Measurement transcription data:
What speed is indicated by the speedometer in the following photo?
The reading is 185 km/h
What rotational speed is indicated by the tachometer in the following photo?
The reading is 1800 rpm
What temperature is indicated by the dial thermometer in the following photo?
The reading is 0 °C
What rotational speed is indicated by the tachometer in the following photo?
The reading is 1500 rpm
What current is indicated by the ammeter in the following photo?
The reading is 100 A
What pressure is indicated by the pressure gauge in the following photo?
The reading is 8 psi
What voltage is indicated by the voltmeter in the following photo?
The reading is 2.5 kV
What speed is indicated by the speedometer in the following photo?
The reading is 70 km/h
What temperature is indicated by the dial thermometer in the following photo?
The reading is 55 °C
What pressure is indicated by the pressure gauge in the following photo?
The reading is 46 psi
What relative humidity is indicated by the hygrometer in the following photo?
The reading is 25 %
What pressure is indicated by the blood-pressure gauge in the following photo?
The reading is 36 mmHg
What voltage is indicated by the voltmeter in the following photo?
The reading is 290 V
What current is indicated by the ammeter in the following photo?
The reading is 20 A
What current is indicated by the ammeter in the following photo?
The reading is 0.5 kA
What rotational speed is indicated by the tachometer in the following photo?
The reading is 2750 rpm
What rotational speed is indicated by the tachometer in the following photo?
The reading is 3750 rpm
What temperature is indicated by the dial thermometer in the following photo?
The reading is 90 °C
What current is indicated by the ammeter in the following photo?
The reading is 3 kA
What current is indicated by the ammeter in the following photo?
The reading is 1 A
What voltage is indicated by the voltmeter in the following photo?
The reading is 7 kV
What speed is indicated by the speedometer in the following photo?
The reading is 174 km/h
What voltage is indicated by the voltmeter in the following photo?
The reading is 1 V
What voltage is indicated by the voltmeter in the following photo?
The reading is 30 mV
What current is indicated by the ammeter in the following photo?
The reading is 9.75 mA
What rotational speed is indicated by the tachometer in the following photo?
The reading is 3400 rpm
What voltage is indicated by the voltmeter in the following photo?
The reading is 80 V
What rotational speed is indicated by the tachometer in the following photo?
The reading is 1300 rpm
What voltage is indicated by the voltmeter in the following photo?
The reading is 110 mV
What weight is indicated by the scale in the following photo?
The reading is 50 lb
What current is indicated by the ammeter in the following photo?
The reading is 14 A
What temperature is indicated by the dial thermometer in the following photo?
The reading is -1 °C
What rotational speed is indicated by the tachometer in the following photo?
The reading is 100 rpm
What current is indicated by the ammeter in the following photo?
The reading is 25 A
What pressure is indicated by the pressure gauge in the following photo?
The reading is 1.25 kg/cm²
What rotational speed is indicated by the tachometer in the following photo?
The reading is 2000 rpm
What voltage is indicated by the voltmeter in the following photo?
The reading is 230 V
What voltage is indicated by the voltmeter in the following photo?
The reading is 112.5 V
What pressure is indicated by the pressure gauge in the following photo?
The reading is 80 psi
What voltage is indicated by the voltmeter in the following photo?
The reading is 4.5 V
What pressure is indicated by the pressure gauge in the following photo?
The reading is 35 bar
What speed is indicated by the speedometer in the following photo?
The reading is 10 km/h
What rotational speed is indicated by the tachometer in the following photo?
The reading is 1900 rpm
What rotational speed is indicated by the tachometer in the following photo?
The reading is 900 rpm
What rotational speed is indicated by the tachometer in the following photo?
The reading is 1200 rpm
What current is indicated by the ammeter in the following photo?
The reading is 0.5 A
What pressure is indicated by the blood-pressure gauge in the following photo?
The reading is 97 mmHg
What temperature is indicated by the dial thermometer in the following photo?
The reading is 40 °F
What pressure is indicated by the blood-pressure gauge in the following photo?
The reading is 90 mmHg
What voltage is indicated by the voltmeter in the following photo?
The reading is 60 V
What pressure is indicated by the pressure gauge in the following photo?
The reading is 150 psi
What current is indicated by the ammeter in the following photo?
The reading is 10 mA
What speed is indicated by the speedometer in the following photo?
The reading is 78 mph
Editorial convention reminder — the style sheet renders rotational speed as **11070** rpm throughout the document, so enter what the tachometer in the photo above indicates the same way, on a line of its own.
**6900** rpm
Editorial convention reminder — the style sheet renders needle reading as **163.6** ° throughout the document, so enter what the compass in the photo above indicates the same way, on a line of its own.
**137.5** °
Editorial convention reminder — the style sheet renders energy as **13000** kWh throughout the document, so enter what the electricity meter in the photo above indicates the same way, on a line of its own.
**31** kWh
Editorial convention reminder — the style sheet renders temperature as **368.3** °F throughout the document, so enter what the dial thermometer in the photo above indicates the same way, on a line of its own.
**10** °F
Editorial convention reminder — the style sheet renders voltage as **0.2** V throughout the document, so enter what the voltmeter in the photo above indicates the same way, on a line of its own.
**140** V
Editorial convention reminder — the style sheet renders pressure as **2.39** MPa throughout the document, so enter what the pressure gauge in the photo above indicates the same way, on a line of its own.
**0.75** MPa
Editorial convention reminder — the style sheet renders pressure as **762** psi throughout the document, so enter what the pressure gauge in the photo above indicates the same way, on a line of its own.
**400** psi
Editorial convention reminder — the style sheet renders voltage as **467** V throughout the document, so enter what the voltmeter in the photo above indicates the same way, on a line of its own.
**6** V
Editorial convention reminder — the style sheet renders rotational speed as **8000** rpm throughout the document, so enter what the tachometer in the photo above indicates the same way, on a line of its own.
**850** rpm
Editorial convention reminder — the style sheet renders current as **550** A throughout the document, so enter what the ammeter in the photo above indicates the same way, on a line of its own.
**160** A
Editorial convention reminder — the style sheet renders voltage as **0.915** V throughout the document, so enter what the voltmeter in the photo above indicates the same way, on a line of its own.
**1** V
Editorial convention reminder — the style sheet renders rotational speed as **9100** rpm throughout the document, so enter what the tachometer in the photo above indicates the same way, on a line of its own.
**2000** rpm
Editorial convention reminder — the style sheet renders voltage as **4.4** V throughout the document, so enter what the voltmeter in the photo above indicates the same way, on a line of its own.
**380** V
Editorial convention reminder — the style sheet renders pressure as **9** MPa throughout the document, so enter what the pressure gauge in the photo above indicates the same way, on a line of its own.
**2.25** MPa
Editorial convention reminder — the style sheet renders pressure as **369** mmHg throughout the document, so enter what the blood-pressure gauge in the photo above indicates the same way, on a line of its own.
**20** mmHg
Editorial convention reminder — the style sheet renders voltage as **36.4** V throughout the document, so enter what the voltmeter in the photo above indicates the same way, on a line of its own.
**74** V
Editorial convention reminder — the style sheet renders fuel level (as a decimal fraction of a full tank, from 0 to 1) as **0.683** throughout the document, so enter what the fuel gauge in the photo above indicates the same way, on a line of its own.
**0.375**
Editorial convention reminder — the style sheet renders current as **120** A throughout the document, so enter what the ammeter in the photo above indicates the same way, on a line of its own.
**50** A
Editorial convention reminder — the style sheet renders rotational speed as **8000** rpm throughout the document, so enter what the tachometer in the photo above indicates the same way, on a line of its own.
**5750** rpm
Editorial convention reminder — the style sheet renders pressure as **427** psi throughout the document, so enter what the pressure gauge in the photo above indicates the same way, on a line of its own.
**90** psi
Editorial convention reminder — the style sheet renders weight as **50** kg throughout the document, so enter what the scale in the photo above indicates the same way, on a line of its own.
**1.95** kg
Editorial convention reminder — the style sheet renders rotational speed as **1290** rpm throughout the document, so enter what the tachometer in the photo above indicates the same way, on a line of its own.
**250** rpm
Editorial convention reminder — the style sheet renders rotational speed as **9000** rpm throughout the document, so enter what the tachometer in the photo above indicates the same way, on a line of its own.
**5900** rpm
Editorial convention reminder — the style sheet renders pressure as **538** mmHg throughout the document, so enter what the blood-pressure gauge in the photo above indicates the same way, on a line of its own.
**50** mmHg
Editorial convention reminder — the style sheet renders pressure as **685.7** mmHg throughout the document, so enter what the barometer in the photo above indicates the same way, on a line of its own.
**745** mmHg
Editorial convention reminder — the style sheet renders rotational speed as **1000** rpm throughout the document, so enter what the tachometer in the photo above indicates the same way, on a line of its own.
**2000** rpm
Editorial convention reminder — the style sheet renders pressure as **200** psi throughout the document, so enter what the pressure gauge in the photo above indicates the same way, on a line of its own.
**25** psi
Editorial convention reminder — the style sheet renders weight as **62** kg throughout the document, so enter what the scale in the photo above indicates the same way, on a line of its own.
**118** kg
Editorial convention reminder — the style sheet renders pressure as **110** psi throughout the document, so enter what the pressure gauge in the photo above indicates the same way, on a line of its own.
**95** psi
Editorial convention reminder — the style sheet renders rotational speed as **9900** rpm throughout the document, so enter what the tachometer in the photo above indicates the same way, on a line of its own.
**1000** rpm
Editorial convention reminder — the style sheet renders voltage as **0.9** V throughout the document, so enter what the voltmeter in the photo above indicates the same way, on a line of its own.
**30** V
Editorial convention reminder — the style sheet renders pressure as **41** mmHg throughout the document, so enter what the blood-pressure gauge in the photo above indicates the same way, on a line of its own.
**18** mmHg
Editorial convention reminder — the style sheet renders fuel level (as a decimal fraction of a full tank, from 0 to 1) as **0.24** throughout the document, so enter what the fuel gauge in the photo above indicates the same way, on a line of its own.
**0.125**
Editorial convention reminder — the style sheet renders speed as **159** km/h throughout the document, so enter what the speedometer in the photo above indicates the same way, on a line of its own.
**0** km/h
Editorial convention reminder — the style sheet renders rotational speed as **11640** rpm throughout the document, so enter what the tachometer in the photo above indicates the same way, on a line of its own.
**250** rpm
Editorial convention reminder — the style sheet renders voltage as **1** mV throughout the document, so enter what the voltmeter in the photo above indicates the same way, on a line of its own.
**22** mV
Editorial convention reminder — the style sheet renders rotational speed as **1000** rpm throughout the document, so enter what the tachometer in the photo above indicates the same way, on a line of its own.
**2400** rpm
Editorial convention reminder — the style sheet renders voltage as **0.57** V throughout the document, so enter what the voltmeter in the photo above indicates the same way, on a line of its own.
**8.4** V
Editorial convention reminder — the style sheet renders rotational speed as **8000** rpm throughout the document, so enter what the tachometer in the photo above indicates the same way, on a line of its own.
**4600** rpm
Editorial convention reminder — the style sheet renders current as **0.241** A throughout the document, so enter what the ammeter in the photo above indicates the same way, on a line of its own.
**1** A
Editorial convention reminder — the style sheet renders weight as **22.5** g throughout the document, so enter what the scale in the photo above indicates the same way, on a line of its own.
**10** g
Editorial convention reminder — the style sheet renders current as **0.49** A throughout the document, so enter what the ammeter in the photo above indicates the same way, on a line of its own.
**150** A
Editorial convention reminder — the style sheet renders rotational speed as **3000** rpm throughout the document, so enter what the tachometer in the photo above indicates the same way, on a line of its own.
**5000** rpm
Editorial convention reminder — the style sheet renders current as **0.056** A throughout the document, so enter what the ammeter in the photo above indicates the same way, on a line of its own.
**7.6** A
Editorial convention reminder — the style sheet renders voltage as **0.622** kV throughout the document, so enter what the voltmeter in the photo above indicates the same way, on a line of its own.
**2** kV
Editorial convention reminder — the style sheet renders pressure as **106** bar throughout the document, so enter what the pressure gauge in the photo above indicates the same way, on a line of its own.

=== REQUIRED WORK ===
Pull out every line of the records above that contains the string "from", and treat uppercase and lowercase as different.

=== THE COMPLETED TASK ===
Editorial convention reminder — the style sheet renders fuel level (as a decimal fraction of a full tank, from 0 to 1) as **0.683** throughout the document, so enter what the fuel gauge in the photo above indicates the same way, on a line of its own.
Editorial convention reminder — the style sheet renders fuel level (as a decimal fraction of a full tank, from 0 to 1) as **0.24** throughout the document, so enter what the fuel gauge in the photo above indicates the same way, on a line of its own.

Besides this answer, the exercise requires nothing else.